- Opening Delimiter -

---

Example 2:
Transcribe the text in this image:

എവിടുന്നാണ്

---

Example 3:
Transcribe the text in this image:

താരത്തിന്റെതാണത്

- Closing Delimiter -

The records above should be given again in full, exactly as written.

---

Example 2:
Transcribe the text in this image:

എവിടുന്നാണ്

---

Example 3:
Transcribe the text in this image:

താരത്തിന്റെതാണത്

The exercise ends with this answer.